Problem description
Transcribe all of the text in the material below as a single numbered list, one line per item, leaving out blank lines and the pictures.

>>>

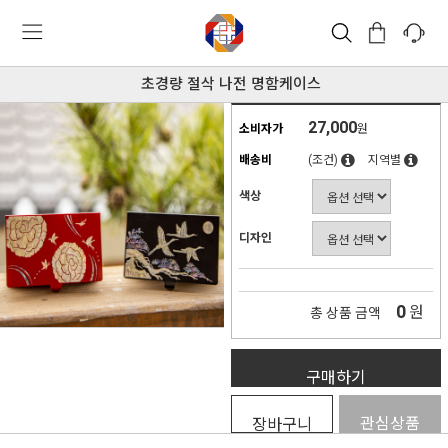
초경량 절삭 나전 명함케이스
27,000
소비자가
원
배송비
(조건)
지역별
색상
디자인
0
원
총 상품 금액
구매하기
관심상품
장바구니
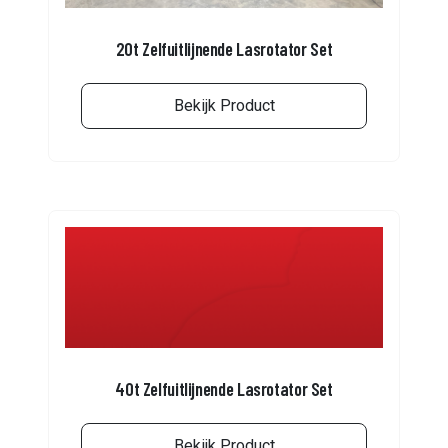
20t Zelfuitlijnende Lasrotator Set
Bekijk Product
40t Zelfuitlijnende Lasrotator Set
Bekijk Product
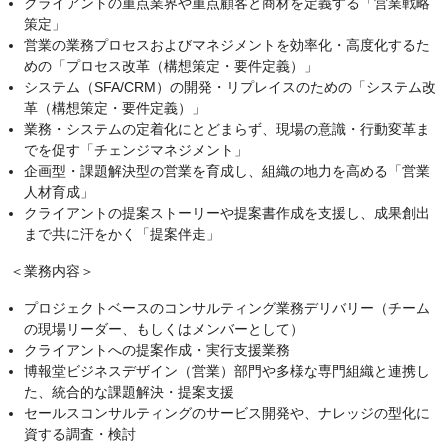
クライアントの重点業界や重点顧客と商材を定義する「営業戦略
策定」
営業の業務プロセスおよびマネジメントを効率化・高度化するた
めの「プロセス改革（構想策定・要件定義）」
システム（SFA/CRM）の開発・リプレイスのための「システム改
革（構想策定・要件定義）」
業務・システムの定着化にとどまらず、現場の意識・行動変革ま
でを促す「チェンジマネジメント」
企画型・課題解決型の営業を育成し、組織の地力を高める「営業
人材育成」
クライアントの提案ストーリーや提案書作成を支援し、成果創出
まで共に汗をかく「提案伴走」
＜業務内容＞
プロジェクトベースのコンサルティング業務デリバリー（チーム
の現場リーダー、もしくはメンバーとして）
クライアントへの提案作成・実行支援業務
博報堂ビジネスデザイン（営業）部門や多様な専門組織と連携し
た、統合的な課題解決・提案支援
セールスコンサルティングのサービス開発や、ナレッジの型化に
資する調査・検討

<<<

Written response
1. 초경량 절삭 나전 명함케이스
2. 27,000
3. 소비자가
4. 원
5. 배송비
6. (조건)
7. 지역별
8. 색상
9. 디자인
10. 0
11. 원
12. 총 상품 금액
13. 구매하기
14. 관심상품
15. 장바구니
16. 20t Zelfuitlijnende Lasrotator Set
17. Bekijk Product
18. 40t Zelfuitlijnende Lasrotator Set
19. Bekijk Product
20. クライアントの重点業界や重点顧客と商材を定義する「営業戦略
21. 策定」
22. 営業の業務プロセスおよびマネジメントを効率化・高度化するた
23. めの「プロセス改革（構想策定・要件定義）」
24. システム（SFA/CRM）の開発・リプレイスのための「システム改
25. 革（構想策定・要件定義）」
26. 業務・システムの定着化にとどまらず、現場の意識・行動変革ま
27. でを促す「チェンジマネジメント」
28. 企画型・課題解決型の営業を育成し、組織の地力を高める「営業
29. 人材育成」
30. クライアントの提案ストーリーや提案書作成を支援し、成果創出
31. まで共に汗をかく「提案伴走」
32. ＜業務内容＞
33. プロジェクトベースのコンサルティング業務デリバリー（チーム
34. の現場リーダー、もしくはメンバーとして）
35. クライアントへの提案作成・実行支援業務
36. 博報堂ビジネスデザイン（営業）部門や多様な専門組織と連携し
37. た、統合的な課題解決・提案支援
38. セールスコンサルティングのサービス開発や、ナレッジの型化に
39. 資する調査・検討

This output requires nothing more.